**Work item**
Extract every line of the rows below that contains the string "photo", treating uppercase and lowercase as different. Copy each matching line in full.

(Relative pose estimation data)
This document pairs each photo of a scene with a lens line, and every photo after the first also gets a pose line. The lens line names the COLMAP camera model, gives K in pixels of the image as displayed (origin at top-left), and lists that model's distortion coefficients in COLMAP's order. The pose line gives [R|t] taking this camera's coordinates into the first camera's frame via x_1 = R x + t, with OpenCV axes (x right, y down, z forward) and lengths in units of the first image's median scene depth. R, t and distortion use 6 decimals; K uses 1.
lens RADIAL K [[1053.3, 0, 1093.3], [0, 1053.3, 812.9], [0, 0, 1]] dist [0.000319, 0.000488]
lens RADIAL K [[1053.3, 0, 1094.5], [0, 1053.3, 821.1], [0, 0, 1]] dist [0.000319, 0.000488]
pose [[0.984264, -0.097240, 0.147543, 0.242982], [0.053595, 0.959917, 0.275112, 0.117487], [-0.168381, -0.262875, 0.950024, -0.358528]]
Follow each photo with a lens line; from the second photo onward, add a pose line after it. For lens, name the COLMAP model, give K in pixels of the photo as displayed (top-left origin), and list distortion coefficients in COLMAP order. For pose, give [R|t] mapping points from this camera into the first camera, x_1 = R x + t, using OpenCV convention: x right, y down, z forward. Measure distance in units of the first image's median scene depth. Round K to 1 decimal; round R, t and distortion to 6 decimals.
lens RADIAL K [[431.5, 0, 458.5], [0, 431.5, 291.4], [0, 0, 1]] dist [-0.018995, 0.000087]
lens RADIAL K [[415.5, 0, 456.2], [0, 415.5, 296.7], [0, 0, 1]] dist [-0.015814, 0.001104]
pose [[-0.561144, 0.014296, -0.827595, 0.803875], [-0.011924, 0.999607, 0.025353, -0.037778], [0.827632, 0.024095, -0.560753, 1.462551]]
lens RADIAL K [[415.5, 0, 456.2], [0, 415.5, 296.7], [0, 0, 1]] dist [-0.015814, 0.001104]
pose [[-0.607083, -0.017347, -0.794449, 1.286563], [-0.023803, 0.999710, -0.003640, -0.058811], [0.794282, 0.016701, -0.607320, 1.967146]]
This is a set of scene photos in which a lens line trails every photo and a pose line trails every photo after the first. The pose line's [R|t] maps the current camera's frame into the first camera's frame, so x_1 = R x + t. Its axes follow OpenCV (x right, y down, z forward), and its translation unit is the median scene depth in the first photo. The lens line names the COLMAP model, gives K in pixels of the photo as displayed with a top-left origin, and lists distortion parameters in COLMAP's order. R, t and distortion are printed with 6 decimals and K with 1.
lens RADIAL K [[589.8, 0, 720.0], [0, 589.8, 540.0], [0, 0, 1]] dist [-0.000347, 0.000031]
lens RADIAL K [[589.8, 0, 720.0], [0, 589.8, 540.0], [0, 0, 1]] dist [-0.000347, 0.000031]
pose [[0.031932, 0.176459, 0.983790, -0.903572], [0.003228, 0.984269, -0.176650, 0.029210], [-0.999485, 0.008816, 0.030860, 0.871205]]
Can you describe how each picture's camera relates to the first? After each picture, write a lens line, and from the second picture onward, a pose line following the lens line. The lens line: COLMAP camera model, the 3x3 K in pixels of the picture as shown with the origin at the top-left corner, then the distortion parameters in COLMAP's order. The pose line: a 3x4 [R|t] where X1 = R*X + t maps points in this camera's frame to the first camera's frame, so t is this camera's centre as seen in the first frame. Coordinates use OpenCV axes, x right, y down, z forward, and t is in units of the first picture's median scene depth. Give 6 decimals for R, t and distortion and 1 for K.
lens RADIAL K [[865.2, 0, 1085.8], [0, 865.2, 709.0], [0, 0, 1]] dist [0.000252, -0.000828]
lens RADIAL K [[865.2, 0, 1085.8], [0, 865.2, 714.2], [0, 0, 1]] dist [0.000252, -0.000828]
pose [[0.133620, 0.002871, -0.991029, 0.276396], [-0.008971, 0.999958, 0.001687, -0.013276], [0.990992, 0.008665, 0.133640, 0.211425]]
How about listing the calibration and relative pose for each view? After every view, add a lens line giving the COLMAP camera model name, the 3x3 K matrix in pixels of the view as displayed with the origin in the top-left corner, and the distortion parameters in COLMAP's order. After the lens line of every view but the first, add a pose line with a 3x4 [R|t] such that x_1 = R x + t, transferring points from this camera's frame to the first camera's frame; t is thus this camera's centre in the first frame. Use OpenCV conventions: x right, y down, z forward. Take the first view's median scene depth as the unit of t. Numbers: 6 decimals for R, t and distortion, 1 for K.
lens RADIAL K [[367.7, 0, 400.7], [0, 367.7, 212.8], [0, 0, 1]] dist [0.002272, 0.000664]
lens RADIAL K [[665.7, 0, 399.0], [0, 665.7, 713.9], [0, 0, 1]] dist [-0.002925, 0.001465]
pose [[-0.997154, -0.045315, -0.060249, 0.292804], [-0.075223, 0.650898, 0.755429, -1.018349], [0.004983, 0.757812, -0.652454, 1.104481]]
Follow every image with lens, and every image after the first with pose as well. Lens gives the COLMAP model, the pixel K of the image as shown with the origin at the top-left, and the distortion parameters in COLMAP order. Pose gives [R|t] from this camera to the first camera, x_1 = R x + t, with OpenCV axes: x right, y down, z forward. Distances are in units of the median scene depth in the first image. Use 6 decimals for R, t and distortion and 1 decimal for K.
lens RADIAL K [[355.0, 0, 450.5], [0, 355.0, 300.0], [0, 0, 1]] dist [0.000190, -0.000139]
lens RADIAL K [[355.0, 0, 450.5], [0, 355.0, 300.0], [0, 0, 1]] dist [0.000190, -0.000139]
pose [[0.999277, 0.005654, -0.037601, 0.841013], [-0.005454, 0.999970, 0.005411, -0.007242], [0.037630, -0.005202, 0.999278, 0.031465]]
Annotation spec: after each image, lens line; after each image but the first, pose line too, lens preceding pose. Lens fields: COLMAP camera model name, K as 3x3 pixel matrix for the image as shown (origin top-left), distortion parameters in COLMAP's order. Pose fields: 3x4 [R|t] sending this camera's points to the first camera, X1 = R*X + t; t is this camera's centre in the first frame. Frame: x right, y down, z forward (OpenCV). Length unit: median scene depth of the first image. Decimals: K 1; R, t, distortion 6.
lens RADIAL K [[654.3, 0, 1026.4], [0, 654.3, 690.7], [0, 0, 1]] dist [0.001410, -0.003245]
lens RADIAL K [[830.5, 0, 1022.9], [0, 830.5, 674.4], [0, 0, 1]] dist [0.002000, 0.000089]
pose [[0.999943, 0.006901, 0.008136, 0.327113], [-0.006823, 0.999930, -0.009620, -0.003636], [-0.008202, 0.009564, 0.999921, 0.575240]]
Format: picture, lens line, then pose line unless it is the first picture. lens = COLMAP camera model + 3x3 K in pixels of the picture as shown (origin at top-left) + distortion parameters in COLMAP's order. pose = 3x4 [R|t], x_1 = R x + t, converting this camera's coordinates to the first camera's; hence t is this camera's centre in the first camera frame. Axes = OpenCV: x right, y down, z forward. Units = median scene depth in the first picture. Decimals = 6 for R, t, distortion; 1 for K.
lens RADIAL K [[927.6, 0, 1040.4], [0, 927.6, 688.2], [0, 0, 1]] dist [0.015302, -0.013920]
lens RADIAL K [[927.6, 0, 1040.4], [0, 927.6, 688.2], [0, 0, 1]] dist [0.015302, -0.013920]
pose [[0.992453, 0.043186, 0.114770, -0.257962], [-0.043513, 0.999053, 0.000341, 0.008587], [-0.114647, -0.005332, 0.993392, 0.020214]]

**Exercise result**
This document pairs each photo of a scene with a lens line, and every photo after the first also gets a pose line. The lens line names the COLMAP camera model, gives K in pixels of the image as displayed (origin at top-left), and lists that model's distortion coefficients in COLMAP's order. The pose line gives [R|t] taking this camera's coordinates into the first camera's frame via x_1 = R x + t, with OpenCV axes (x right, y down, z forward) and lengths in units of the first image's median scene depth. R, t and distortion use 6 decimals; K uses 1.
Follow each photo with a lens line; from the second photo onward, add a pose line after it. For lens, name the COLMAP model, give K in pixels of the photo as displayed (top-left origin), and list distortion coefficients in COLMAP order. For pose, give [R|t] mapping points from this camera into the first camera, x_1 = R x + t, using OpenCV convention: x right, y down, z forward. Measure distance in units of the first image's median scene depth. Round K to 1 decimal; round R, t and distortion to 6 decimals.
This is a set of scene photos in which a lens line trails every photo and a pose line trails every photo after the first. The pose line's [R|t] maps the current camera's frame into the first camera's frame, so x_1 = R x + t. Its axes follow OpenCV (x right, y down, z forward), and its translation unit is the median scene depth in the first photo. The lens line names the COLMAP model, gives K in pixels of the photo as displayed with a top-left origin, and lists distortion parameters in COLMAP's order. R, t and distortion are printed with 6 decimals and K with 1.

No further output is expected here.